Guidelines for Using the Gradescope Autograder¶

In an effort to provide rapid feedback and to provide you with opportunities learn from your mistakes, most assignments in this class will be at least partially autograded upon submission to Gradescope.

The autograder will expect you to upload a Jupyter Notebook with Python code. The notebook will then be executed, and then the autograder will look for a dictionary called results in which it expects you to have stored your answers. The autograder will expect your answers to be stored using the strings specified in the exercise as keys (e.g. you may be asked to store the youngest age in a dataset with the key "ex5_age_young").

However, be aware TAs will also review your notebooks for answers to other questions and to ensure your notebook is well written and formatted, so even though the autograder won’t care if you organize your notebook well and explain what you’re doing clearly, we will! So please use best practices in writing good notebooks.

When storing numeric answers, please put the exact computed value into your results dictionary. We will use np.isclose() to evaluate numeric solutions to be sure that very small floating point errors won’t cause problems, but the closer you are to an exact solution the less likely you are to have issues.

Specific Guidelines¶

The only requirements for your submitted notebook are:

Unless otherwise noted in the exercise, you may only import pandas, numpy, matplotlib, seaborn, statsmodels, patsy and sklearn libraries.

========================================================================

[PROBLEMS TO SOLVE]:
A. In the autograder guidelines, what is used to evaluate numeric solutions?
B. Reproduce a passage of the autograder guidelines word for word, starting at the words "However, be aware" and ending after "to have issues.".
Please rely on the autograder guidelines alone, not the rows.

========================================================================

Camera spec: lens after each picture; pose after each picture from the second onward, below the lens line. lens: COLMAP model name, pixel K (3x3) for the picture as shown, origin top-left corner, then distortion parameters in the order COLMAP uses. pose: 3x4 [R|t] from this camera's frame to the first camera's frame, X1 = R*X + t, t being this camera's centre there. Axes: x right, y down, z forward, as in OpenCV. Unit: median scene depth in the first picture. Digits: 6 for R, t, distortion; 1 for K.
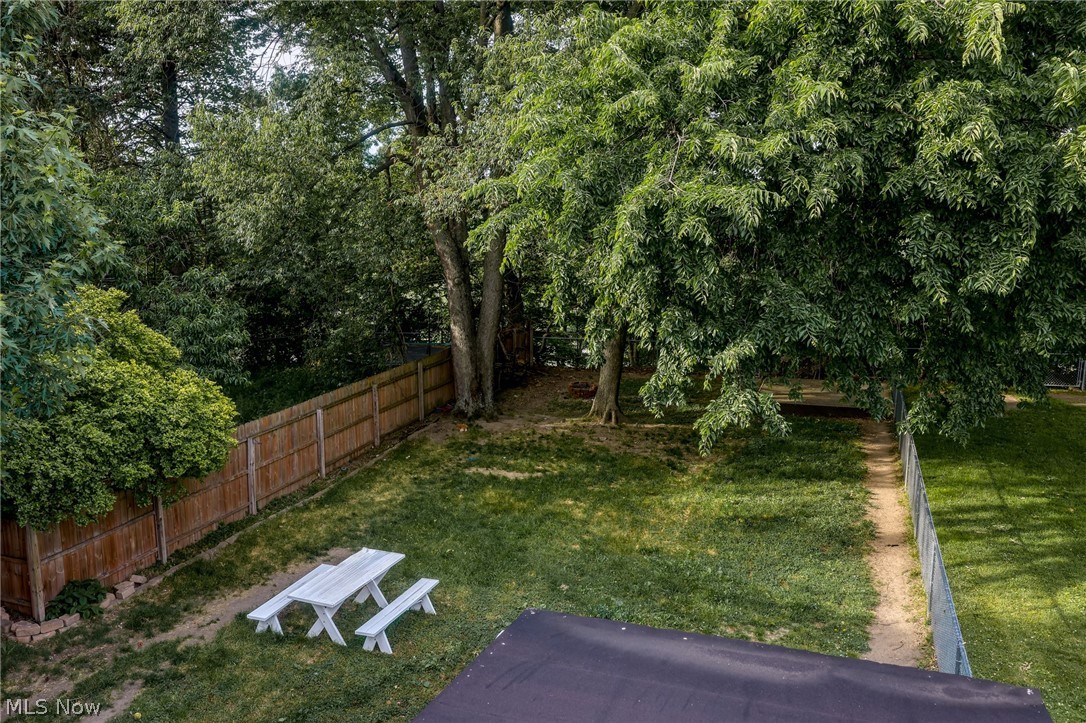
lens RADIAL K [[901.7, 0, 543.0], [0, 901.7, 361.5], [0, 0, 1]] dist [0.011720, 0.000287]
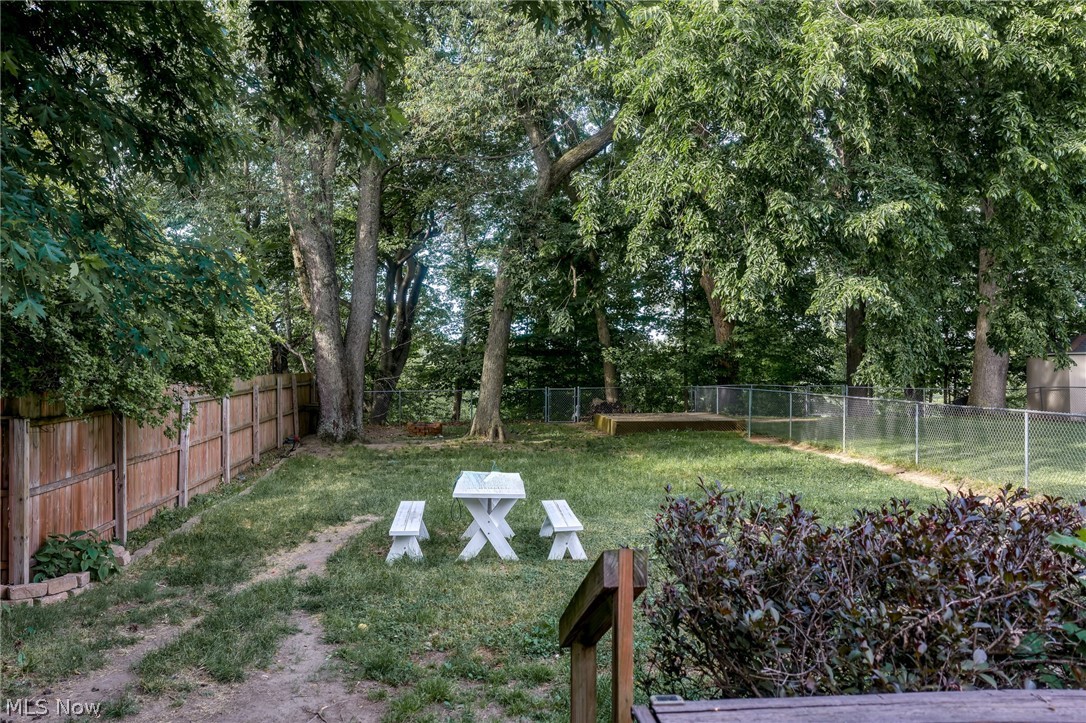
lens RADIAL K [[901.7, 0, 543.0], [0, 901.7, 361.5], [0, 0, 1]] dist [0.011720, 0.000287]
pose [[0.911216, 0.000540, 0.411929, -0.263625], [0.070901, 0.984869, -0.158131, 0.139391], [-0.405781, 0.173298, 0.897390, 0.146912]]
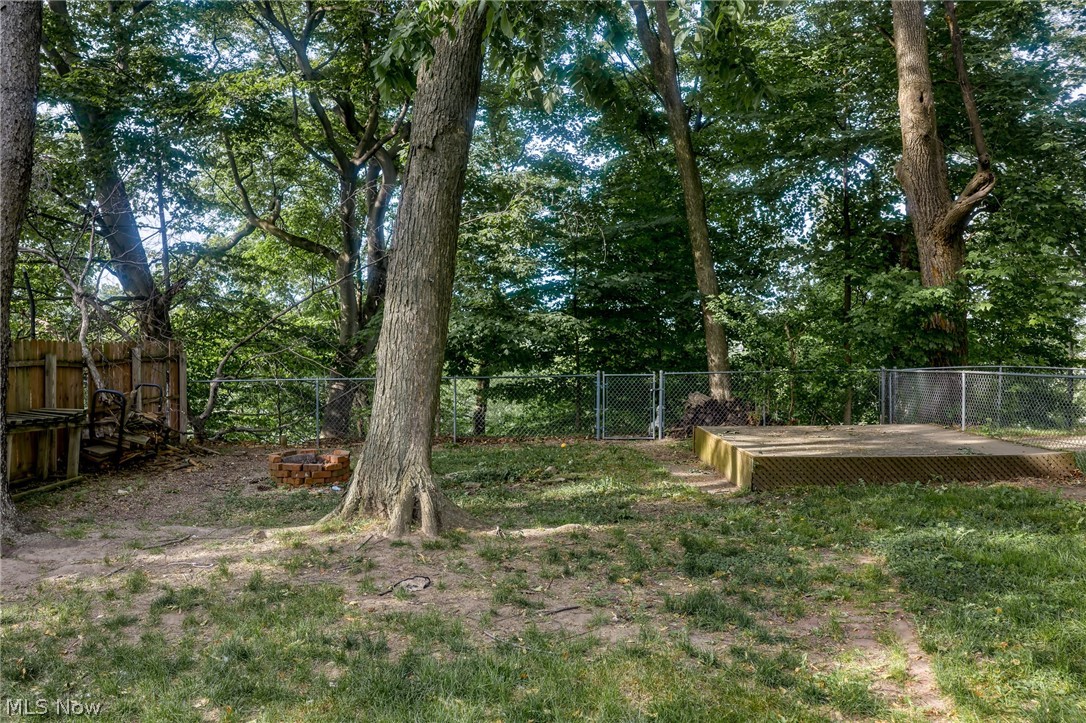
lens RADIAL K [[901.7, 0, 543.0], [0, 901.7, 361.5], [0, 0, 1]] dist [0.011720, 0.000287]
pose [[0.945709, -0.009051, 0.324888, 0.015894], [0.059070, 0.987751, -0.144427, 0.058360], [-0.319601, 0.155777, 0.934660, 0.695509]]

========================================================================

[EXPECTED OUTPUTS]:
A. np.isclose()

B.
However, be aware TAs will also review your notebooks for answers to other questions and to ensure your notebook is well written and formatted, so even though the autograder won’t care if you organize your notebook well and explain what you’re doing clearly, we will! So please use best practices in writing good notebooks.

When storing numeric answers, please put the exact computed value into your results dictionary. We will use np.isclose() to evaluate numeric solutions to be sure that very small floating point errors won’t cause problems, but the closer you are to an exact solution the less likely you are to have issues.